### Exercise requirements
**a.** Return, word for word, the part of the passage on the First Baptist Church that opens with the words containing "The First Baptist" and closes with "Places in 2001.".
**b.** Report every line of the entries that contains the string "Used", matching case exactly.

### Text under study
Historic church in New York, United States

The First Baptist Church is an historic American Baptist church located at 164 South Cherry Street in Poughkeepsie, Dutchess County, New York. It was built between 1875 and 1877, and consists of a rectangular main church section, front entry pavilion, and tall rectangular bell tower. The brick building features Gothic arched openings and stone tracery.

It was added to the National Register of Historic Places in 2001.

The architectural design of the Baptist Church erected on the former site of the Temperance Hall on Mill Street was placed in the hands of the committee by Mr. James Strang Post, Architect, in July 1874. The edifice built has a frontage of seventy feet and a depth of one hundred and sixty feet; tower one hundred and eighty feet in height. The materials used are pressed brick, with Ohio and blue stone trimmings. The seating capacity was estimated to be about one thousand. The whole cost in 1874 was to be in the neighborhood of $55,000. The work commenced 1 August 1874.

The Corner Stone ceremony was reported in the Poughkeepsie Eagle News 11 Aug 1875, page 3. Many documents and articles of the time were deposited in the Corner Stone and listed in the newspaper article. The Corner Stone is made of brown stone and cut in relief on its outside was the year 1875. Inside the Corner Stone included the name of the architect James Strang Post, the many church officials, those present at the ceremony as well as an Honor Roll of those persons donating $1 or more to the building project fund. The church was organized in 1800. Its first church building was built in 1808 and removed in 1874 to prepare for the new structure in 1875. A larger house of worship was utilized in 1839 in Lafayette Place. The building of the 1875 structure allowed the two smaller houses of worship a facility large enough for all to attend.

### Material to process

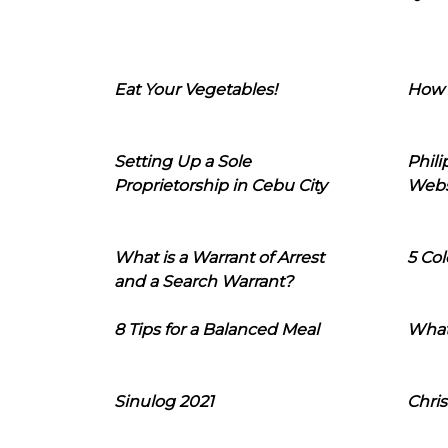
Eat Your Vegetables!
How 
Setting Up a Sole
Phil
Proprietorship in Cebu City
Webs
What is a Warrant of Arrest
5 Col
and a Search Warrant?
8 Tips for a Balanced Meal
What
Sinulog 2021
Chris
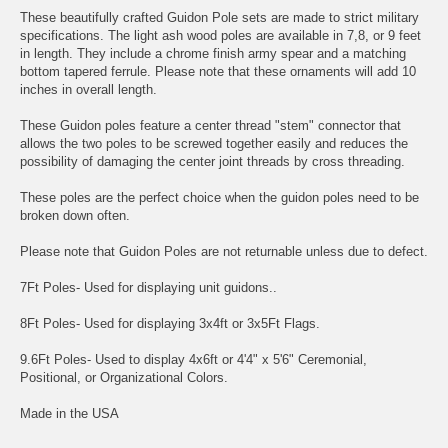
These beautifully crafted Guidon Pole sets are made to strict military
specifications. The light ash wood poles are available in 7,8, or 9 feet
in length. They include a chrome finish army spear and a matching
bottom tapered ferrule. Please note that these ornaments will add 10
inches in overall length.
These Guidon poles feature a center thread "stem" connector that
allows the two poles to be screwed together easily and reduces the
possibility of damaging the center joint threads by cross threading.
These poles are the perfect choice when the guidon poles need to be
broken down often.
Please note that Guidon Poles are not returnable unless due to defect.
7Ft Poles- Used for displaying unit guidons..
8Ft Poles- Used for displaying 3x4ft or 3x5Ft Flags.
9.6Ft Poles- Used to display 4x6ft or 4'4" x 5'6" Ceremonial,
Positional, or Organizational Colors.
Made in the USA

--

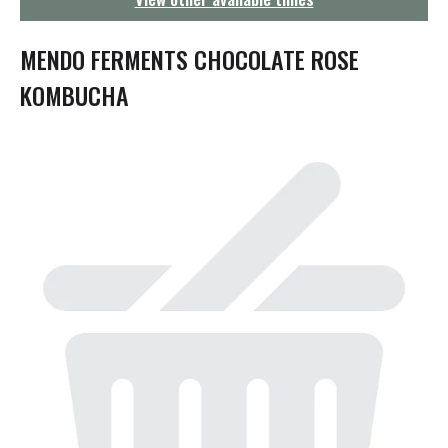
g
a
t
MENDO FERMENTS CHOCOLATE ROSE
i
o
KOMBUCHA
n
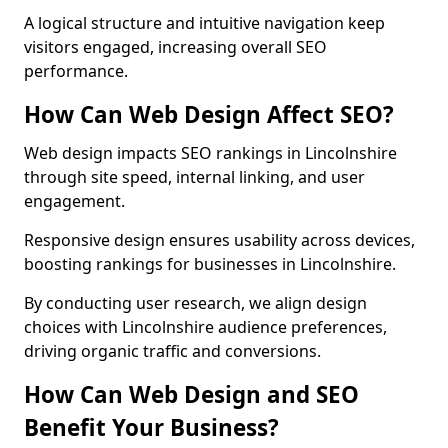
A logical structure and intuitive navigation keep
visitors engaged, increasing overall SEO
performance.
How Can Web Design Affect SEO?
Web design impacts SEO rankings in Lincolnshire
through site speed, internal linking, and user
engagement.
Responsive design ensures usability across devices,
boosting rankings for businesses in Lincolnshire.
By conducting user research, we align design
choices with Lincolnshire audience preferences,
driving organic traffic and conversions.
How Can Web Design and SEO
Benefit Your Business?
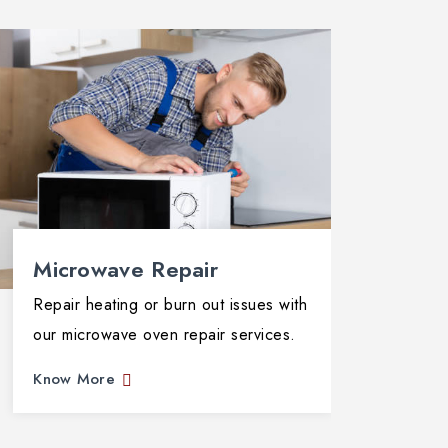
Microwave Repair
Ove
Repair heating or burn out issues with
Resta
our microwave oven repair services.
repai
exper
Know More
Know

### List of solutions
**a.**
The First Baptist Church is an historic American Baptist church located at 164 South Cherry Street in Poughkeepsie, Dutchess County, New York. It was built between 1875 and 1877, and consists of a rectangular main church section, front entry pavilion, and tall rectangular bell tower. The brick building features Gothic arched openings and stone tracery.

It was added to the National Register of Historic Places in 2001.

**b.**
7Ft Poles- Used for displaying unit guidons..
8Ft Poles- Used for displaying 3x4ft or 3x5Ft Flags.
9.6Ft Poles- Used to display 4x6ft or 4'4" x 5'6" Ceremonial,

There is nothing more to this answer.